In approving and authorizing the use of the club logo, the board may attach such conditions and requirements on the use thereof as the board may deem appropriate.
CLUB FUNDRAISERS
6.10. Panthers
(a) Team Fundraisers.
Subject to such policies as the board may from time to time adopt, each team shall be permitted to engage in its own fundraisers; provided, however, that all such fundraisers comply with the following:
1) The Team shall provide advanced written notice of the fundraiser to the board for approval;
2) If the team intends to sell merchandise in connection with the fundraiser, such merchandise will be purchased from the club, not outside vendors, for a price that is uniformly applied to all teams;
3) The team will maintain detailed accounting records of the fundraiser, accounting for the revenues generated from the fundraiser and the expenditures thereof;
4) The team will provide copies of such accounting to the board by the end of the year;
5) The team will clearly disclose to the public that the fundraiser is for the benefit of the team, not the club;
6) No part of the revenues shall be used for the personal benefit of any coach or other individual;
7) Revenues shall be used solely for purposes of defraying the expenses of maintaining the team;
8) Revenues not used during the current year may be used in subsequent years;
9) If a team has excess revenues at the time it ceases to be a member of the club, all such excess revenues shall be turned over to the club and used for club purposes.

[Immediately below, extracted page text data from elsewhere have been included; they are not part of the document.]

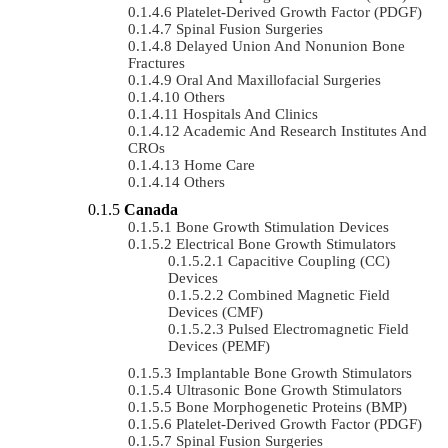
Platelet-Derived Growth Factor (PDGF)
Spinal Fusion Surgeries
Delayed Union And Nonunion Bone
Fractures
Oral And Maxillofacial Surgeries
Others
Hospitals And Clinics
Academic And Research Institutes And
CROs
Home Care
Others
Canada
Bone Growth Stimulation Devices
Electrical Bone Growth Stimulators
Capacitive Coupling (CC)
Devices
Combined Magnetic Field
Devices (CMF)
Pulsed Electromagnetic Field
Devices (PEMF)
Implantable Bone Growth Stimulators
Ultrasonic Bone Growth Stimulators
Bone Morphogenetic Proteins (BMP)
Platelet-Derived Growth Factor (PDGF)
Spinal Fusion Surgeries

10) Each team recognizes that it has a duty to safeguard the integrity of the club and the team, and that it will handle fundraisers in the interests of the team and the club.
Any team that violates the terms of these provisions, and any individual associated with the team that violates the terms of these provisions shall be subject to such disciplinary action as the board deems appropriate, which may include suspension and/or expulsion from the club.
ARTICLE 7 - AMENDMENT
MODIFICATION OF BYLAWS
7.01 The power to alter, amend or repeal these Bylaws, or to adopt new Bylaws, to the extent allowed by law, is vested in the Board of Directors which can be done at any regular meeting of the Board provided it is on the agenda and has been made available to the Board at least 2 consecutive regular monthly meetings.
Adopted _________________________, 1999.
______________________________________
President
______________________________________
Secretary
AMENDMENT SUMMARY
REV. DATE SECTION CHANGE DESCRIPTION
11/98 4.01 to increase the number of Vice-President positions from two
4.04 to four.
5.03
3.03 to move the election date for the Directors to December
4.02 from January.
4.07 to change the league affiliations.
--- to correct various typographical errors.